Ayman hastened to his master with a cell phone. “Calling all Health Eaters!” he typed.
Yes, sir?” came in Hillary’s instant response.
O: Whr s Potr?
H: We are trying to find him, sir, I think he may be in the White House now. The last we saw him was going by boat to Cuba with Michael Moore, where he put in a Babbling Curse on the man.
Hillary didn’t have an iPhone, and so it was taking like fifty minutes to type one message. So she cut it short like O already had.
O: Y he do tht?
H: To mk muvee luk gud and fit tha fat.
H: Typo, fit d fact.
H: Typo 2. Fit d figures with facts. Or frig the ..
O: Stupefy!

Far away, Harry was watching this happen. He simply could not block these painful visions, because he was as bad at blocking others’ thoughts (Occlumency) as the Indian Leftists were good at it. He knew now what Osama’s evil plan was. He would hunt Harry down first, and then destroy and take over the United States. The UK would become an official US colony, which wouldn’t really change anything, but Hogwarts would be renamed as Hogwash.
Because he knew Disapparating would be a sure way of getting caught by local Dementors called HuJis, Harry took a low-fare flight from London to Albania, and sure enough, the pilot mistakenly landed the plane in Karachi, Pakistan, because the plane’s GPS system failed.
In Karachi, Harry logged on to, asked for directions to the Duck Lord’s cave, and in two hours, was just outside it. Osama knew Harry was coming, as the latter had stupidly put in a notice on his blog that he was going on leave.
“Harry, prepare to die!” said the Duck Lord.
“Crucio”, cried Harry.
(The Cruciatus curse causes instant and agonizing pain on the sufferer, leading to insanity. It is one of the Three Unforgivable Curses.)
Immediately, Osama was transformed to a patient in a corporate hospital without insurance coverage. A big burly Indian nurse called Mayawati refused him admission.
“All beds are reserved for those who are scheduled to come in now. However, please don’t lose your Reliance on us! As this is an emergency, I can do a free rectal exam on you right now.”
However, You-Know-Where had his faithful hordes.
Hillary reappeared and cast a spell that freed Osama.
“Nagini! Get him!!” You-Know-Where hissed in Parseltongue.
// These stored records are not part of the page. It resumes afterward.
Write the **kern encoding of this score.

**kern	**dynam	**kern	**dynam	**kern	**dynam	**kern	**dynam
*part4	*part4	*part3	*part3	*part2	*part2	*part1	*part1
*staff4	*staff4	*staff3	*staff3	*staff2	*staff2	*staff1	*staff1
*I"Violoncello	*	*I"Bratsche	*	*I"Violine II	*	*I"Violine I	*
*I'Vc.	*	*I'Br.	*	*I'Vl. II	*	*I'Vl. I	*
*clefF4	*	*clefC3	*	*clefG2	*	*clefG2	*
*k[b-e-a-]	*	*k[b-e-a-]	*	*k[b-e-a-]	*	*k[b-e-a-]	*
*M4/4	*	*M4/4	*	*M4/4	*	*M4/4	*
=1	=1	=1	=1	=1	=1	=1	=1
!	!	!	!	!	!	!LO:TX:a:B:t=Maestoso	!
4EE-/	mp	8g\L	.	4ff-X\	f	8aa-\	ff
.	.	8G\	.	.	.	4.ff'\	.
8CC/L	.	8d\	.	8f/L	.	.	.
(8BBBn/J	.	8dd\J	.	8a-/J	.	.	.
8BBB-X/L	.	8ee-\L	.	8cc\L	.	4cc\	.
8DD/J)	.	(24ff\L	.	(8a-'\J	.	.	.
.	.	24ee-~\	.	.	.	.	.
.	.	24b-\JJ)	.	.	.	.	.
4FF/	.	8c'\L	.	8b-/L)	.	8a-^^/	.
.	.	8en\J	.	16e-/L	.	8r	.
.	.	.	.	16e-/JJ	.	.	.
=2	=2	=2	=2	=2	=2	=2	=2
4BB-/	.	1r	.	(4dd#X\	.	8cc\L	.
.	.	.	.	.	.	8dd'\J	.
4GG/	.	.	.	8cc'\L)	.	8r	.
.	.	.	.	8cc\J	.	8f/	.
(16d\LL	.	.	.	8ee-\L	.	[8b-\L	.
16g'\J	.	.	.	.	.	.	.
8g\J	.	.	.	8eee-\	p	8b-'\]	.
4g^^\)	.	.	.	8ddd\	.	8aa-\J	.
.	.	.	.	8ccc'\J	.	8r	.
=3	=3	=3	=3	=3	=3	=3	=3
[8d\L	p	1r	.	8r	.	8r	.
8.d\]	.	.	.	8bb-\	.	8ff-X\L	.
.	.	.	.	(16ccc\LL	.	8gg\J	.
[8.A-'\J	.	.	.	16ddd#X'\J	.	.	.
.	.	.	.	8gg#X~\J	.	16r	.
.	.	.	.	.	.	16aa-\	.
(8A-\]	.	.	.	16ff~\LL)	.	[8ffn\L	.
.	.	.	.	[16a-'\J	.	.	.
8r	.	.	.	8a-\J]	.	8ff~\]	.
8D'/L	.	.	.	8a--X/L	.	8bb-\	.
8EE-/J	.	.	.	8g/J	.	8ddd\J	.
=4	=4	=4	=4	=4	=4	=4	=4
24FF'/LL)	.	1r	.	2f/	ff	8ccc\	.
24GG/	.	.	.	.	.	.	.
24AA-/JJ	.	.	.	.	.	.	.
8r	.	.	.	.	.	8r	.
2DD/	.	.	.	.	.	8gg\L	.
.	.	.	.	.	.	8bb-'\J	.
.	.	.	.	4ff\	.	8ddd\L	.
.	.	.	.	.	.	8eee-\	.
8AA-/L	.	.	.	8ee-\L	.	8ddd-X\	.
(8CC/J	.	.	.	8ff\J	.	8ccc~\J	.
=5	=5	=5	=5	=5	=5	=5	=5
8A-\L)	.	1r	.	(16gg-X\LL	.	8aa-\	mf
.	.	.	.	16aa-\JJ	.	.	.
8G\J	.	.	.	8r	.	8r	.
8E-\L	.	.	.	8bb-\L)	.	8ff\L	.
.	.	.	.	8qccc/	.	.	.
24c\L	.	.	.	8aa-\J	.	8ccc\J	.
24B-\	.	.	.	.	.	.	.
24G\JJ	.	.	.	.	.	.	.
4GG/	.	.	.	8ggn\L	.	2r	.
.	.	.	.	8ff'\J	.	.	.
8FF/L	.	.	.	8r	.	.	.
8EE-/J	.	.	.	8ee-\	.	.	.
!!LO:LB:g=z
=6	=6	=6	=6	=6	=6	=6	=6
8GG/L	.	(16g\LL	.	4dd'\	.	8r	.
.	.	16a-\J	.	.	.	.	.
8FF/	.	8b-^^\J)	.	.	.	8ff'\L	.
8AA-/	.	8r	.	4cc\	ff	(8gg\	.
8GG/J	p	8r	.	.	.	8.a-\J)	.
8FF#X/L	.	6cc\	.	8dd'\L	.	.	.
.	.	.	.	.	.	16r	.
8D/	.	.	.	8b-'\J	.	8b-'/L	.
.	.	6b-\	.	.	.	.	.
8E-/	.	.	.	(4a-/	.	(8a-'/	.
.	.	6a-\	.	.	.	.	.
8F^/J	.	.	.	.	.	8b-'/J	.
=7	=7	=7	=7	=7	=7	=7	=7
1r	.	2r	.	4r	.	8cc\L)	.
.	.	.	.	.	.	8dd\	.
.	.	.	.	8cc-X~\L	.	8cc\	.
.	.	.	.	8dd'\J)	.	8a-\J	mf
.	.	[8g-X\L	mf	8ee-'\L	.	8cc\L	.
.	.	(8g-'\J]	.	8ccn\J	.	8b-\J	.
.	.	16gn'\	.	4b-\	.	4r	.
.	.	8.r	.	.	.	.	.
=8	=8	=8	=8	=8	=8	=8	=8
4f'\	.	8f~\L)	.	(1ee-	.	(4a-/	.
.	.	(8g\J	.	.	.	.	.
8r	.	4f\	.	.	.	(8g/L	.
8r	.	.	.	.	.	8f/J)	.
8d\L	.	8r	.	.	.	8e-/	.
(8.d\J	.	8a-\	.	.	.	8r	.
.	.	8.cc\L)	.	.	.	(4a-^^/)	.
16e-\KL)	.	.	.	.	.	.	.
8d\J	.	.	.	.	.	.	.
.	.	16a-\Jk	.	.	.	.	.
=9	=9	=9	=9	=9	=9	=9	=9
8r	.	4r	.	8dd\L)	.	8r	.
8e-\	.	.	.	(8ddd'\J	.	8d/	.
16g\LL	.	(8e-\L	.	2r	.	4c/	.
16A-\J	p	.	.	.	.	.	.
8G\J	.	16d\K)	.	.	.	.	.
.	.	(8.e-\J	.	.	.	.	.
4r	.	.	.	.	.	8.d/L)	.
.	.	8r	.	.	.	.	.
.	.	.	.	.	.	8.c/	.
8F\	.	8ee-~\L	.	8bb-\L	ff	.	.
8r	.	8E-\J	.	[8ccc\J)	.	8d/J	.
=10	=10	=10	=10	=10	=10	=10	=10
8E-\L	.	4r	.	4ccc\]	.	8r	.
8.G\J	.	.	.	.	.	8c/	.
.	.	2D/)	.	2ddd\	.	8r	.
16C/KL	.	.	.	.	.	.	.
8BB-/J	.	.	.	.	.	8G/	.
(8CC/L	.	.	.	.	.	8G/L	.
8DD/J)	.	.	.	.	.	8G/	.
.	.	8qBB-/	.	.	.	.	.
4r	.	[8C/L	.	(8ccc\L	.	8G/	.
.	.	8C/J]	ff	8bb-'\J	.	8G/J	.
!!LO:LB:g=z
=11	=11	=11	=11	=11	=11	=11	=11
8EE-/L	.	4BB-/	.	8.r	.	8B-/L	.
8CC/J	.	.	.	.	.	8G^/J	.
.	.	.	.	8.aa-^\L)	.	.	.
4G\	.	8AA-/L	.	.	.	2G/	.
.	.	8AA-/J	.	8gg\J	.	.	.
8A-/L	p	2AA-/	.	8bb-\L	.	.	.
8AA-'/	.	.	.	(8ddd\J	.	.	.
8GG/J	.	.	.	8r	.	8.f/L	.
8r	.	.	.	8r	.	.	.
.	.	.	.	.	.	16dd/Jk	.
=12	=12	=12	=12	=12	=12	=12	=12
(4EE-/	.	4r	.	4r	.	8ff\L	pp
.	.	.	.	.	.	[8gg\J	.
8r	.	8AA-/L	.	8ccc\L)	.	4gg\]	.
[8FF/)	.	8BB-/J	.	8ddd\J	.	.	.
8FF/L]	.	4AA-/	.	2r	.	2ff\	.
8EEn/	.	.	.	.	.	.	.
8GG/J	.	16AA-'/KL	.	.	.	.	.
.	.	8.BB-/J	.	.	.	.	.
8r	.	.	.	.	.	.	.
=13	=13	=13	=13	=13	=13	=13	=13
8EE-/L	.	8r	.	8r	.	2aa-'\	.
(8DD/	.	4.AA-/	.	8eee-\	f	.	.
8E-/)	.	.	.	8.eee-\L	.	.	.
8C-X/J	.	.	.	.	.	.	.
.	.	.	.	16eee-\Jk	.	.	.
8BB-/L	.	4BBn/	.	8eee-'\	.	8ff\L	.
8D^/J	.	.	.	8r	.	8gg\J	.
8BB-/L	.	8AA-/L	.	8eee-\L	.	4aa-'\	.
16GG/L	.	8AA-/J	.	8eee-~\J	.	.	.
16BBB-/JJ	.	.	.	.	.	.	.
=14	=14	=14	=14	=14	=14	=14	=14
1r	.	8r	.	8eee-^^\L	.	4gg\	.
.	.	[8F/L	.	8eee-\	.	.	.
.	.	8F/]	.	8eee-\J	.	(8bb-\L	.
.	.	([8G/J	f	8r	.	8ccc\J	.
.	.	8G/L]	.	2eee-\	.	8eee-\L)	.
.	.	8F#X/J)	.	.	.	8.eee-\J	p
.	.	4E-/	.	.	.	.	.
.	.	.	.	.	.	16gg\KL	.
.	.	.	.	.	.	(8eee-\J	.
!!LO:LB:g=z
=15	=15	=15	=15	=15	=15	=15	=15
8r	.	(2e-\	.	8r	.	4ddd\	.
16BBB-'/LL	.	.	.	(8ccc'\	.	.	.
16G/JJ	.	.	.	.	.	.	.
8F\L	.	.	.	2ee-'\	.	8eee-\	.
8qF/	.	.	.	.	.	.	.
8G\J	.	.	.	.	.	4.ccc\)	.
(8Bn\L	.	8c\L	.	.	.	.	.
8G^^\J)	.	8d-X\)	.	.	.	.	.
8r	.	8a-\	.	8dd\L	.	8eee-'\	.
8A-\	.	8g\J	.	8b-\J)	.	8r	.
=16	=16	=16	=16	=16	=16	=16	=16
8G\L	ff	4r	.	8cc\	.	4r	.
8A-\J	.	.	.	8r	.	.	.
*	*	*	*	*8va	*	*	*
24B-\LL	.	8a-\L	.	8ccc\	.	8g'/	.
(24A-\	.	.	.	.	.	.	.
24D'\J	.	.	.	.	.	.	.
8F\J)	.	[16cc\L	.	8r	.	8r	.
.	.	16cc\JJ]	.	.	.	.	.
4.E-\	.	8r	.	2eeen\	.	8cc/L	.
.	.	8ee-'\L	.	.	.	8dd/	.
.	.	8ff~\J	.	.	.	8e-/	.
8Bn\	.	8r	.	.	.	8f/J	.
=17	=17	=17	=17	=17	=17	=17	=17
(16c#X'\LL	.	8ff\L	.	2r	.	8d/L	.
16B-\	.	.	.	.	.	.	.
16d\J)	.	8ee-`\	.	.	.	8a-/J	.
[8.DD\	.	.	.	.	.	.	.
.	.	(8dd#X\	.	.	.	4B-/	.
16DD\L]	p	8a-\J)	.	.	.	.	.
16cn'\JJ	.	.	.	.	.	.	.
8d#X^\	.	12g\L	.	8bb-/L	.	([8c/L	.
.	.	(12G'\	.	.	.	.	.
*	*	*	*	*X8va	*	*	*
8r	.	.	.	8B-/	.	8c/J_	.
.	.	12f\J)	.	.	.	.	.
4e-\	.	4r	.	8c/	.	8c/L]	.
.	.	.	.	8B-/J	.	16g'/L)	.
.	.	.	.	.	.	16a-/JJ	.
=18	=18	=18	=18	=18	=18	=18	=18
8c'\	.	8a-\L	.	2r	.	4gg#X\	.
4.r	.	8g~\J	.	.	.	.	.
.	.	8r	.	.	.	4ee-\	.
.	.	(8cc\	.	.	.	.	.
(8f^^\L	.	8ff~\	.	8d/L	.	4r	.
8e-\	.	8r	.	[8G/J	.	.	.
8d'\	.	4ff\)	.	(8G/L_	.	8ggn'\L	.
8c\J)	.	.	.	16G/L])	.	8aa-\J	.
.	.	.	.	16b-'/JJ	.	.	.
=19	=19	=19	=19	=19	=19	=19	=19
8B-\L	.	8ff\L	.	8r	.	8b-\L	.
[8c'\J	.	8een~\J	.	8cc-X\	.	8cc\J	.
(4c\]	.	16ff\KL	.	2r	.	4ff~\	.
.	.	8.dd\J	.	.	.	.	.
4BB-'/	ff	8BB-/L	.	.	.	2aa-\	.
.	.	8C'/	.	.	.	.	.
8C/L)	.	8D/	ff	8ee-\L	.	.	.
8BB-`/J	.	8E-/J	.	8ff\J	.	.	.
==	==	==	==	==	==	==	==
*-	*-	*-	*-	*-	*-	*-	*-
Immediately, Paris Hilton appeared and tried to crash her car into Harry. Harry survived the attack and let loose a Bushilliarmus curse from his magical wand that crushed buildings, hospitals, schools, factories, school buses, and caused death and devastation to all. Except to the Duck Lord.
Finally, as Osama let loose the dreaded Avada Kedavra spell, Harry converted to Socialism and hit back with a Riddikulus Act. Osama became weak and semi-comatose, like a minority Government, and then Harry hit him with a lethal spell of his own: “Obesify!”
As his body bloated up crazily and then exploded, Osama’s eyes lit up for a fraction of a second as a part of his fragmenting soul got trapped in a hammer and sickle lying nearby. As the light died from his eyes, he laughed manically. He had died, but his Horcrux was still living to fight another day. The future, he knew, was his alone! Quack, quack!